Cos’è il valore contabile di una società, e come lo si valuta?

· Il valore contabile, o valore di libro (in inglese, il book value) corrisponde al patrimonio netto di una società iscritto nel suo bilancio. Deriva quindi dalla differenza tra le attività (immobili, attrezzature, crediti, merci…) e i debiti della società, al valore con cui questi compaiono nel bilancio.

· In pratica, il valore contabile indica quanto potrebbero incassare gli azionisti in caso di liquidazione della società, supponendo che le attività e le passività siano cedute al loro valore di bilancio.

· Il valore contabile non corrisponde tuttavia al valore "di mercato" della società, rappresentato dal prezzo delle sue azioni. Anzi, il rapporto tra il prezzo di un titolo e il valore contabile per azione (price/book value, P/BV) rappresenta uno degli indicatori utilizzati per decidere se un’azione è cara o conveniente.

· Facciamo un esempio: un rapporto P/BV di 2 indica che comprando quell’azione pagate la vostra "fetta" della società il doppio rispetto a quanto vale in bilancio.
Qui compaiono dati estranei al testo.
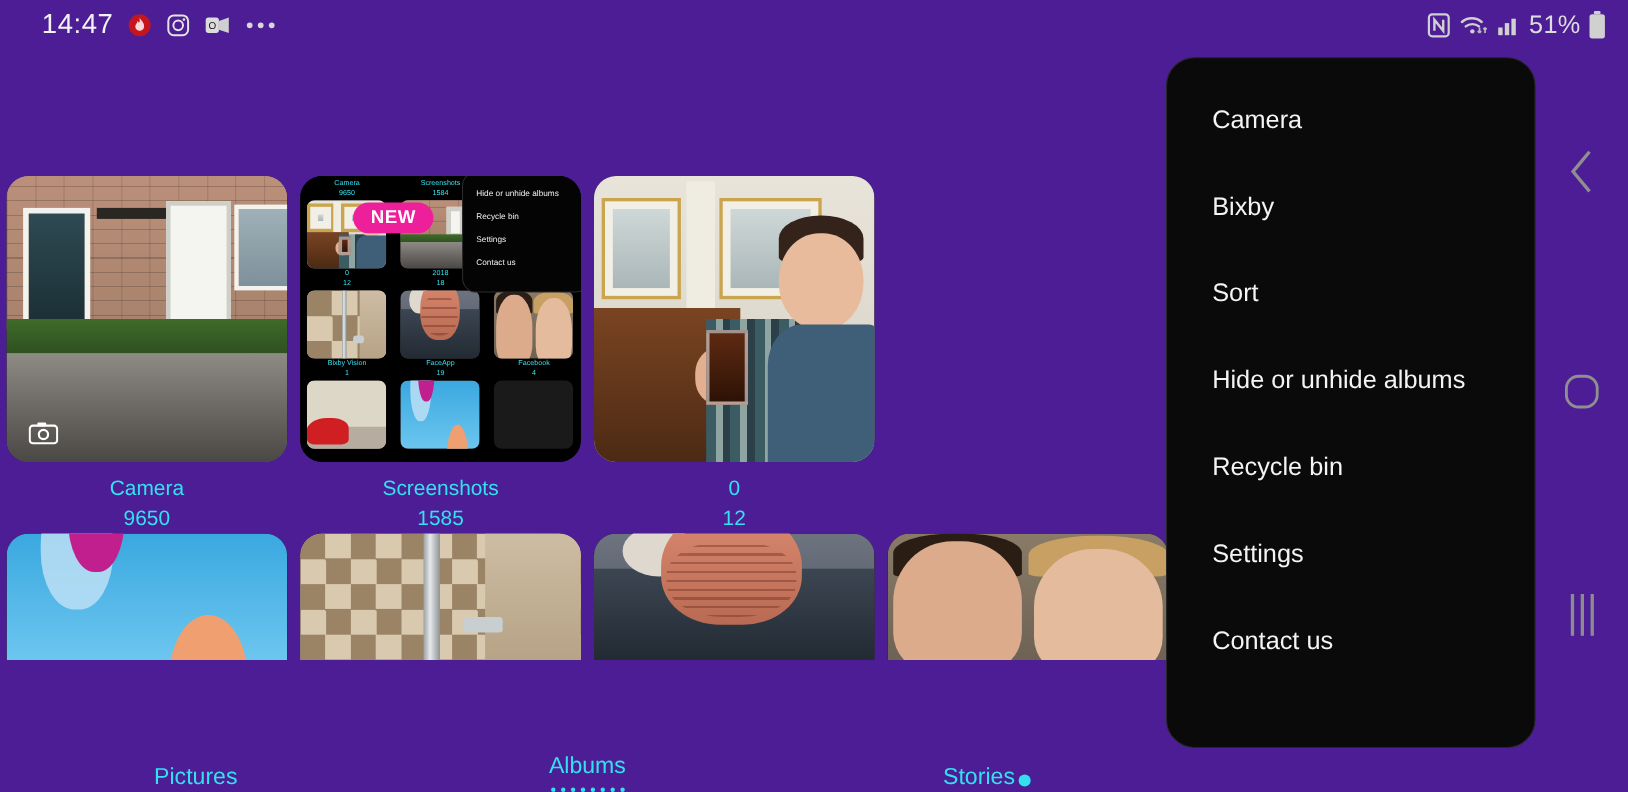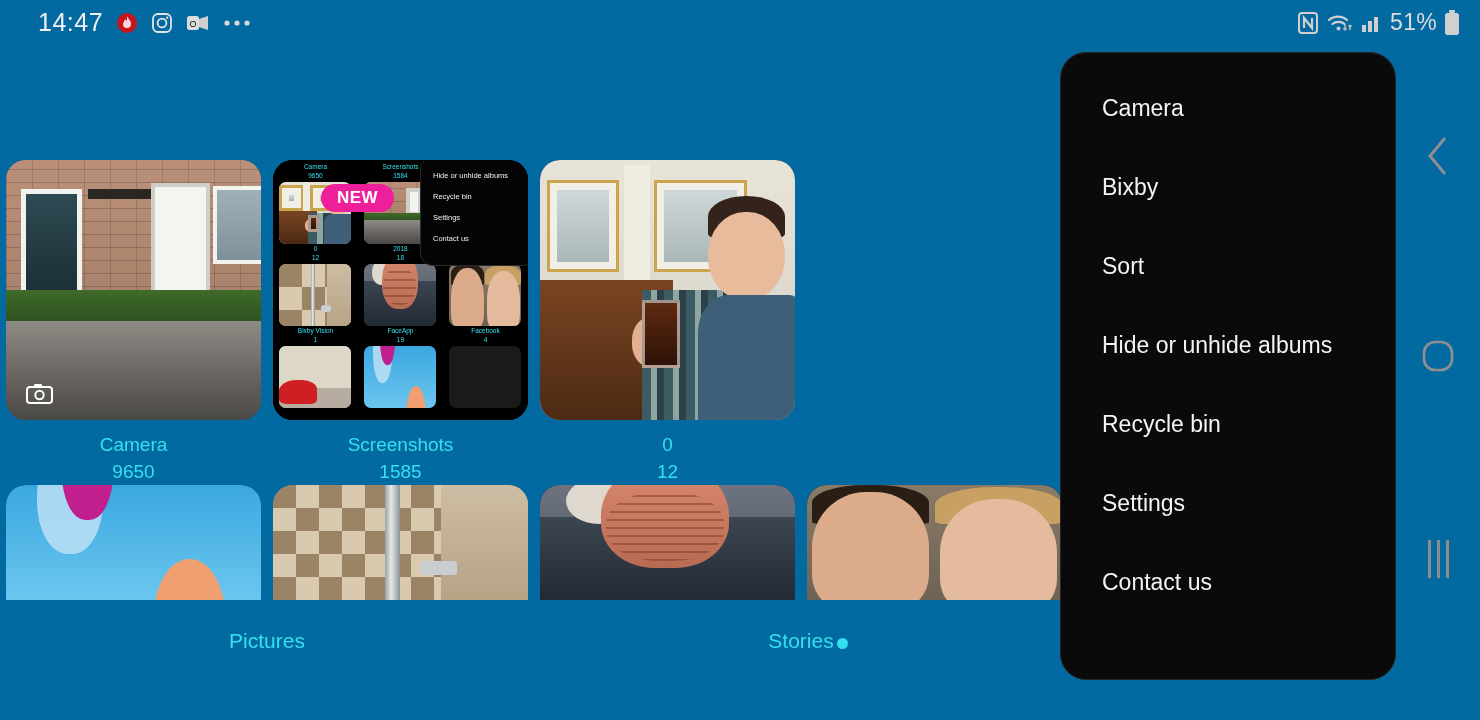--- a/index.html
+++ b/index.html
@@ -9,7 +9,7 @@
     font-family: "Liberation Sans", sans-serif;
     -webkit-font-smoothing: antialiased;
   }
-  #screen { position: relative; width: 1480px; height: 720px; background:#0369a1; }
+  #screen { position: relative; width: 1480px; height: 720px; background:#4c1d95; }
 
   
   .statusbar {

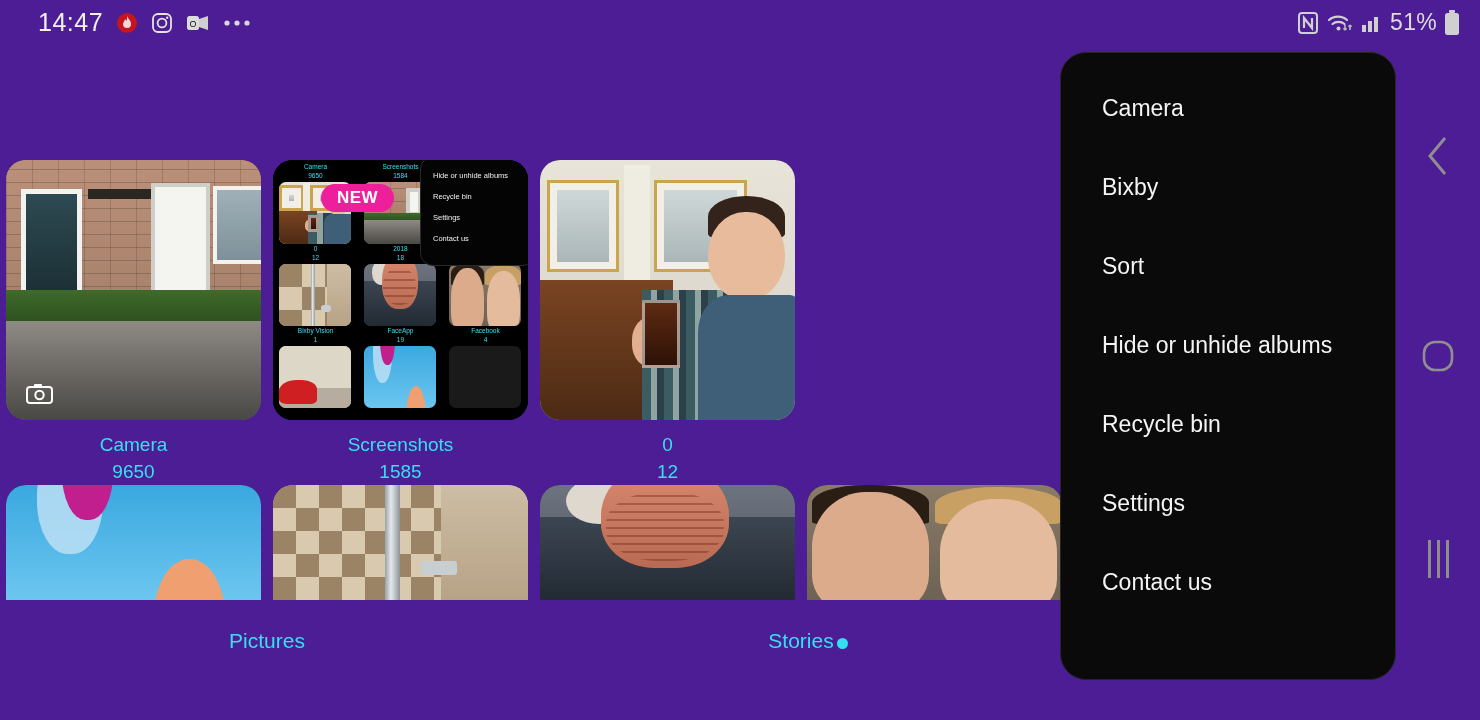--- a/index.html
+++ b/index.html
@@ -172,7 +172,7 @@
   
   .tabs {
     position:absolute; bottom:0; left:0; width:1068px; height:92px;
-    display:flex; align-items:flex-start;
+    display:flex; align-items:flex-end;
   }
   .tab { flex:1; display:flex; flex-direction:column; align-items:center; position:relative; }
   .tab-label { color:#35e0ee; font-size:21px; line-height:26px; }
Un pessimo affare dunque? Non è detto. Il valore contabile di una società si discosta dal valore di mercato (prezzo delle azioni) per diversi motivi.

· Il primo elemento riguarda il metodo con cui le attività e le passività sono valutate in bilancio: alcune sono valutate al prezzo corrente, ma altre (ad esempio gli immobili) possono essere valutate al loro costo storico, cioè quanto pagato ai tempi dalla società per acquistarli. La somma che gli azionisti otterrebbero vendendo le singole attività e passività non corrisponde quindi esattamente a quanto compare in bilancio; a volte la differenza può essere marginale, ma in altri casi (ad esempio società con un ingente patrimonio immobiliare acquistato molti anni fa) ha un peso notevole.

· C’è poi un secondo elemento ancora più importante: il valore di una società non è dato solo dall’insieme dei beni che questa possiede, ma anche da una serie di elementi (conoscenze tecniche e del mercato, esperienza del personale, relazioni consolidate con clienti e fornitori…) che non compaiono in bilancio, ma di cui il prezzo delle azioni tiene conto.

· Una volta stabilito che il prezzo è diverso dal valore contabile, come decidere se il rapporto tra i due (P/BV) è corretto oppure troppo elevato? In generale, vale la stessa regola già indicata per analoghi rapporti (prezzo/utili, prezzo/cash flow…): più il rapporto è alto, più il titolo è caro. Il confronto deve però essere il più possibile omogeneo: i dati devono riferirsi allo stesso periodo e le società considerate devono essere il più possibile simili in termini di settore, mercati di attività, dimensioni…

· Oltre a questo, poi, bisogna considerare che il patrimonio contabile di una società è composto in parte da elementi la cui valutazione è abbastanza certa (ad esempio i beni materiali) e in parte da elementi la cui valutazione è più problematica (ad esempio l’avviamento, cioè il maggior valore pagato da una società per acquisirne un’altra). Oltre al valore contabile, quindi, meglio considerare anche il valore contabile "tangibile", cioè depurato da questi ultimi elementi.